Dan lalu delapan pekan terlewati, kini sudah masuk bulan Januari. Kulalui ayat demi ayat hingga sampai ke ayat 98 di surah ke 19 itu. Sangat berkesan, seluruh ayat seperti terbawa hati dan perasaan. terlebih pada ayat “wastobir liibadatih”, rasanya seperti mengelus punggung dan kepalaku dengan penuh kelembutan, membasuh kelelahan dan membangun keyakinan bahwa Allah tengah tersenyum melihatku. Bayangkan saja, dirimu ingin menyelesaikan peluh dan lelah ini tetapi jawabannya adalah bersabarlah dengan kesabaran yang luar biasa. Lanjutkan, sudah benar jalanmu:”)
Ujian havalan menjadi pertemuanku dengan salah satu bidadari yang cantik sekali, namanya kak Patimah. Dan aku bersyukur pemilihan penguji yang random itu membuat nomorku disimpan kak Patimah. Melihat wajahnya mengingatkanku dengan Bandung. Dan ya.. detail sekali guru tahsin itu meneliti havalanku, menguliti sedikit saja aku sudah bingung. Dalam tenang, kurasakan aku berpikir dan mengingat. Ujian teori kulalui juga dengan perjuangan. Ku print catatan teman, kukumpulkan catatan pribadi, kupinjam buku tafsir, kubawa kemana aku pergi. Ini seperti ujian akhir semester rasanya, sudah lama tidak melakukannya. Lalu kukendarai motorku dan kulajukan pada sebuah cafe di malam terakhir pengisian ujian. Berhenti disana, mengerjakan dengan khidmat. Akhirnya kuselesaikan 50 soal itu dan kulihat nilainya. Bangga. Aku merasa ingin berterimakasih pada diriku sudah melaluinya. Tidak menyiakan ilmu dan kenikmatannya.

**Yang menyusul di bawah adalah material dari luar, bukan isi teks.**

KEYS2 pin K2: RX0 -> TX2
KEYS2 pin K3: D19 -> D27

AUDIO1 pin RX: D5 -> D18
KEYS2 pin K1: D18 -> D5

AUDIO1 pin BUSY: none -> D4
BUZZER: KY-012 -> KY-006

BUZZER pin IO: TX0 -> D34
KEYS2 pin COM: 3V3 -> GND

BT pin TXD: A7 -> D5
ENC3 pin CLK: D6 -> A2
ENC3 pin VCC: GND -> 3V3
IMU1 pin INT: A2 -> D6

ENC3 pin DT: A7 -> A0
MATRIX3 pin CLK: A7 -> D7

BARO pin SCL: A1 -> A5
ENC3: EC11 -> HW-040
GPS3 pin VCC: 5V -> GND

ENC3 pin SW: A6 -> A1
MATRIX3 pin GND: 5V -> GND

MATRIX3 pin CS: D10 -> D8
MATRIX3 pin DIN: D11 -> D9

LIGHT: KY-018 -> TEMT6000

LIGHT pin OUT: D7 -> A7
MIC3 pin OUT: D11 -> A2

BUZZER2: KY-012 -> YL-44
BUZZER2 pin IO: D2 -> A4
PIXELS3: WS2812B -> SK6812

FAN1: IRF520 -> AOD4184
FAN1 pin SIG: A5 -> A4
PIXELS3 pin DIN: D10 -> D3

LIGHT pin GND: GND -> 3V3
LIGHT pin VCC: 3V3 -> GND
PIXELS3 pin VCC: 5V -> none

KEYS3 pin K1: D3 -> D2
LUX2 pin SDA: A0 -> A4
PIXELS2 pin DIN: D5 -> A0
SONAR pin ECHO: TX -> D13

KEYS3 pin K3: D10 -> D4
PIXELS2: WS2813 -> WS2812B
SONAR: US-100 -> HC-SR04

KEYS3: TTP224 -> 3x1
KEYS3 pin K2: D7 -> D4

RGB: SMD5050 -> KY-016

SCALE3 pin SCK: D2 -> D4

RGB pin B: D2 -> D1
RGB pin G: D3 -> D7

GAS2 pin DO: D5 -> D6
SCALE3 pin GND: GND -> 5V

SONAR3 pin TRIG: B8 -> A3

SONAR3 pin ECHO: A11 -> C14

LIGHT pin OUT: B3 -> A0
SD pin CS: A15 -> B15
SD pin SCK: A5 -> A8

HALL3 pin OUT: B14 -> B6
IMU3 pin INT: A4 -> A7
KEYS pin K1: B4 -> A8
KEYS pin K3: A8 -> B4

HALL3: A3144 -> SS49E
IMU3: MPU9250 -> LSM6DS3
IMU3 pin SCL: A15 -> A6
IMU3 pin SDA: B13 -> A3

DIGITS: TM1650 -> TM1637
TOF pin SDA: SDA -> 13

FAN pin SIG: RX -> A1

Dan hari ini tanggal 27, tiga hari lagi tanggal 30. Wisuda. Entah seperti apa. yang kutakutkan adalah perpisahan dengan sosok-sosok qurani itu. Apakah hatiku akan tetap terikat dalam bening cahaya qur’an, hingga ikatan persaudaraan tetap terjalin? Apakah aku bisa menemukan kehangatan di tempat lain? Banyak sekali pertemuan yang harus kusyukuri. Entah pekan keberapa, mulai kucatat nama-nama itu. Kusave satu persatu nomornya, ku follow ig nya. Hanya ingin melibatkan diri dalam salah satu bagian dalam hidupnya, dan berharap bisa mendapatkan secercah ilmu dari kegiatan sehari-hari yang mereka berikan di sosial medianya. Itu saja. Aku beruntung menjadi satu dari sekian orang yang bertemu mereka, berpikir dan belajar bersama mereka. Orang yang semula asing, menjadi dekat tanpa banyak obrolan. Setidaknya begitu, meskipun tidak terlalu terasa kedekatannya. Kuhargai itu karena tidak semua orang mampu bounding dengan cepat, mereka punya dunia masing-masing. Aku tetap bersyukur diberi sedikit waktu mengenal mereka. Kuusahakan untuk tetap merespon dan hadir, tapi apa daya akupun tidak membangun kedekatan yang lebih, hanya beberapa orang yang hingga saat ini amat kusayang : Ka safna. Ka Bella juga, sangat perhatian. Ka Oca, sangat asik. Ka Novi, ah ya bahkan ka novi menceritakan sesuatu yang katanya baru aku yang tahu! bagaimana bisa dia sepercaya itu haha. Suatu sore kutanyakan padanya bagaimana kabarnya, kabar havalannya, dan lalu berceritalah ia tentang pecah fokusnya akhir2 ini karena tengah mempersiapkan akad. MasyaAllah.. bahkan dia yang terlucu diantara kami dan dia akan akad! Dari Ka Rahma bahkan aku bisa belajar banyak, juga bahasannya menghubungkan aku dengan seseorang yang mengalami hal serupa di kantor. Penyakit Anexiety. Juga Haniya, adik yang berisik dan asik, terbuka. Dia bilang dia anak kader tulen sejak zigot, dan lalu pembicaraan kami mengalir sangat lancar diseputar itu : organisasi, kader,lalala. Bahkan meluas ke anak ayam, kecantikan, depresi, lain-lain. Aku bahkan lebih mengenalnya daripada ka elfirda, kakak satu kampusku sendiri.
Sampai titik ini, aku tersenyum menjalaninya. Bukankah banyak sekali yang telah terjadi?